Text for analysis —
-------------------------

DIRECTOR/WRITER ATTACHMENTS

* The Maloof brothers, owners of Las Vegas' the Palms and the NBA's Sacramento Kings, are launching Maloof Motion Pictures. At work on their first slate of projects, the Maloofs are teaming with Penny Marshall on a period basketball feature. The film, which Marshall will produce and direct, is based on an idea by Xavier Mitchell and concerns New York City's basketball court, Rucker Park. James Ellroy, meanwhile, is on board to adapt a crime drama based on the real-life experiences of noted LAPD firearms expert Richard Smith. The Maloofs have acquired Smith's life rights. Smith's story has been featured in a number of articles and television magazines.

* The Mount Film Co. picked up HIGH TIMES, a spec by Jason Mundy and Gregg Moscot, with Graham Aldis attached to direct. Project chronicles the lives of two Valley teens who become cocaine dealers in the 1980s.

* Luke Greenfield will produce and direct an untitled dramedy from editor/writer Stewart Schill for Regency Enterprises. It's based on a pitch developed with Greenfield and his producing partners at WideAwake, Matthew Siegel and Juan Castro. Storyline follows an egocentric, Nobel Prize-winning geneticist who bequeaths to his estranged son his life's work -- a 12-year-old clone of the scientist. The son must raise his father's lab-created clone.

-------------------------

Study material —
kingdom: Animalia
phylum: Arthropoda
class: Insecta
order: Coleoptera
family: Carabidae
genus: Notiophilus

-------------------------

What this exercise asks —
1. Answer these questions from the text on director and writer attachments:
(a) Who will produce and direct the period basketball feature for Maloof Motion Pictures?
(b) Which company picked up HIGH TIMES?
(c) How old is the clone in the untitled dramedy from Stewart Schill?
2. Write a continuation of the text on director and writer attachments, starting after its final sentence.

Responses to the tasks —
1.
(a) Penny Marshall
(b) The Mount Film Co.
(c) 12 years old

2.
* Twentieth Century Fox has set Sheldon Turner (THE LONGEST YARD, THE AMITYVILLE HORROR remakes) to write MAGNETO, an action-thriller based on the villainous character played in the first two X-MEN films by Ian McKellen. Pic most likely will be produced by Lauren Shuler Donner and Avi Arad. The original X-MEN film began with a prologue that showed his character as a child being led to a concentration camp by Nazis, and that is the period in which the Magneto film will take place. This setup will allow a future villain to at least flirt with the designation of protagonist. Storyline will heavily involve Professor X, the wheelchair-using X-Men leader played in the films by Patrick Stewart. That character was a soldier in the allied force that liberated the concentration camps. The professor meets Magneto after the war, and while they bond over the realization that they are alike in their special powers, their differences soon turn them into enemies.

* John Landis is attached to direct EPIC PROPORTIONS, based on the Off Broadway show by David Crane and Larry Coen, for Endgame. Todd Berger is rewriting the script. Comedy set during the Great Depression follows two ne'er-do-well brothers who begin as extras and move up the ranks on an expensive yet ultimately doomed movie shoot about the biblical plagues.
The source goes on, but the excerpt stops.